Votation du 25 novembre: l’illibéralisme de l’initiative de l’UDC

Photo Oanababy
Photo Oanababy (licence CC)

L’initiative «pour l’autodétermination» ne concerne ni les juges étrangers, ni la primauté du droit suisse, pas plus que la sauvegarde des droits populaires.Elle ne constitue que la dernière d’une série d’initiatives populaires qui toutes visent à saper les fondements mêmes de la démocratie.

En prévision de la votation du 25 novembre prochain, l’UDC a mis la pédale douce. La dénonciation des juges étrangers tout comme la priorité du droit suisse sur le droit international ont fait place à la défense de la démocratie directe, un slogan qui parle plus directement au peuple que les arguties juridiques.

En face, les opposants à l’initiative reprennent un argumentaire déjà bien rodé lors de précédentes campagnes: l’acceptation de l’initiative créerait une insécurité juridique qui ne pourrait que nuire à la place économique helvétique et par conséquent à l’emploi. C’est en résumé la justification développée par Simonetta Sommaruga au nom du Conseil fédéral en ouvrant officiellement la campagne.

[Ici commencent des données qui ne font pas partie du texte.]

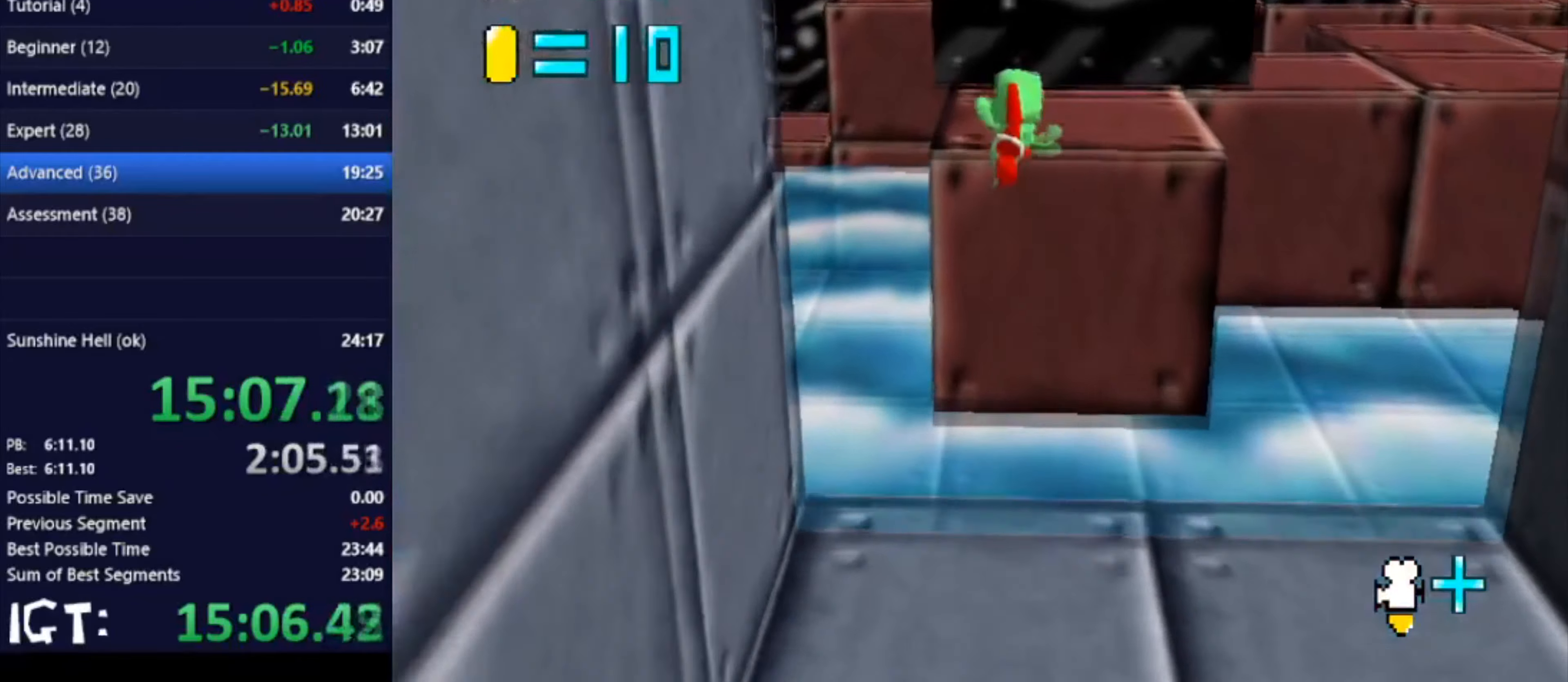
{"buttons": [], "left_stick": "up", "events": [[67, "left_stick", "up-right"], [300, "left_stick", "up"]]}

Le constat ne manque pas de pertinence. Une Suisse qui, au gré de votations populaires sur des objets particuliers, renoncerait à respecter telle ou telle disposition de traités qu’elle a signés se révélerait être un partenaire peu fiable. Or cette fiabilité, le respect qu’elle manifeste à l’égard de ses engagements internationaux tout comme la stabilité de ses institutions et de son droit, constituent un atout de taille, non seulement politique mais également économique.

Cette initiative présente pourtant un danger beaucoup plus grave. Car c’est la nature démocratique de nos institutions qui est en jeu.

Rappelons l’événement déclencheur de l’initiative de l’UDC. En 2012, le Tribunal fédéral a cassé la décision d’expulser un ressortissant étranger délinquant, précisant que le mandat constitutionnel durcissant le régime d’expulsion d’étrangers domiciliés en Suisse (art. 121) devait s’appliquer dans le respect du droit international, en l’occurrence la Convention européenne des droits de l’homme (CEDH) et son article 8 (droit au respect de la vie privée et familiale).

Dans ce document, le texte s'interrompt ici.